### Kutipan Pilihan
================

TERIMA KASIH TUHAN YESUS MEMBERKATI!
Pada hari Minggu, umat wajib berhimpun untuk Perayaan Ekaristi (Ekaristi=Perayaan pujian dan syukur) atau Perayaan Sabda (bdk. KHK 1247-1248) dan Perjamuan Tuhan. Dasar kebiasaan ini pada Tradisi Para Rasul yang berpangkal pada hari menjelang kebangkitan Tuhan sendiri. Juga, kebiasaan atau cara hidup jemaat perdana memberi inspirasi bagi kita, di mana “mereka bertekun dalam pengajaran para rasul, membentuk persekutuan, berkumpul untuk berdoa dan memecahkan roti (Kis 2:42).
Pada Hari Minggu, Gereja (Umat Allah) berkumpul untuk merayakan misteri Paskah yakni mengenangkan; Sengsara, Wafat, Kebangkitan-Kemuliaan Tuhan Yesus. Dalam dan melalui pengenangan ini Gereja mendengarkan Sabda Allah dan berpartisipasi dalam Perjamuan Kudus Tuha/ Ekaristi. Gereja juga bersyukur kepada Allah yang telah “melahirkan kembali mereka ke dalam hidup yang penuh pengharapan ( Bdk. Ptr 1:3; KL 106)

================

### Instruksi Kerja 1
Menurut kutipan tentang hari Minggu, pada apa kebiasaan umat berhimpun pada hari Minggu didasarkan?
### Instruksi Kerja 2
Sebutkan semua hal yang, menurut kutipan tentang hari Minggu, dilakukan jemaat perdana dengan tekun.
Item di bawah ini tidak diperlukan.

### Cuplikan Catatan

================

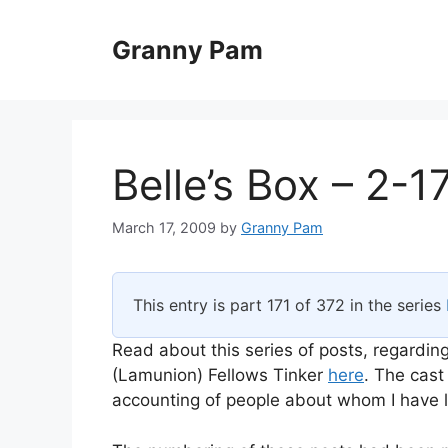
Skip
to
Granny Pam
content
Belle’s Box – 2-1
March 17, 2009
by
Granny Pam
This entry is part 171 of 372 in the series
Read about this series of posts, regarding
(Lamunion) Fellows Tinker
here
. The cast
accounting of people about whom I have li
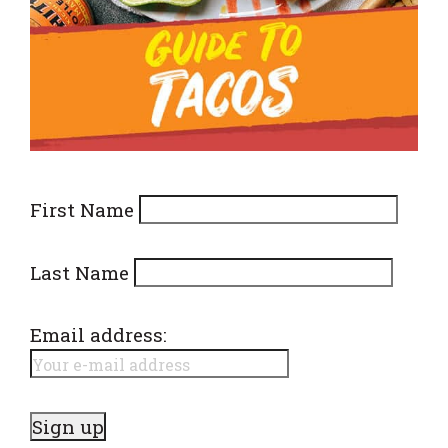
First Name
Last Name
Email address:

================

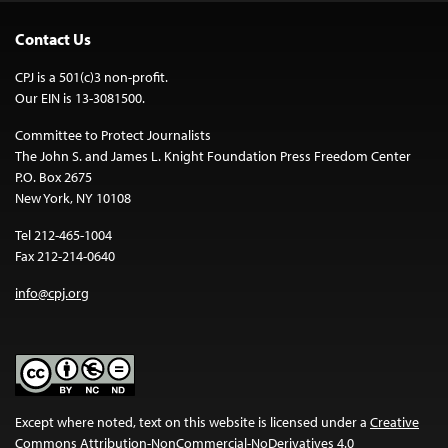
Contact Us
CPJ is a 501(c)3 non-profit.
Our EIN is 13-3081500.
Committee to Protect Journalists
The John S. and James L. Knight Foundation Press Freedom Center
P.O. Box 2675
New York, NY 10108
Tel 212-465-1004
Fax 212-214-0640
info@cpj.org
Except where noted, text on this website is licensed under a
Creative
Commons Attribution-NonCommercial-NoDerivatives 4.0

================

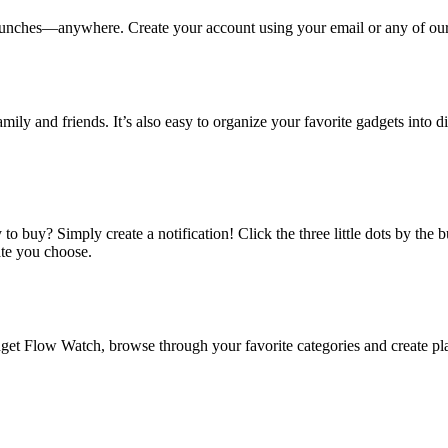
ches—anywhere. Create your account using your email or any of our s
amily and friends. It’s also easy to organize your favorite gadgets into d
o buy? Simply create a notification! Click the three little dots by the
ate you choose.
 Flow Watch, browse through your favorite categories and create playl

================

### Jawaban 1
Pada Tradisi Para Rasul, yang berpangkal pada hari menjelang kebangkitan Tuhan sendiri.

### Jawaban 2
- Bertekun dalam pengajaran para rasul
- Membentuk persekutuan
- Berkumpul untuk berdoa
- Memecahkan roti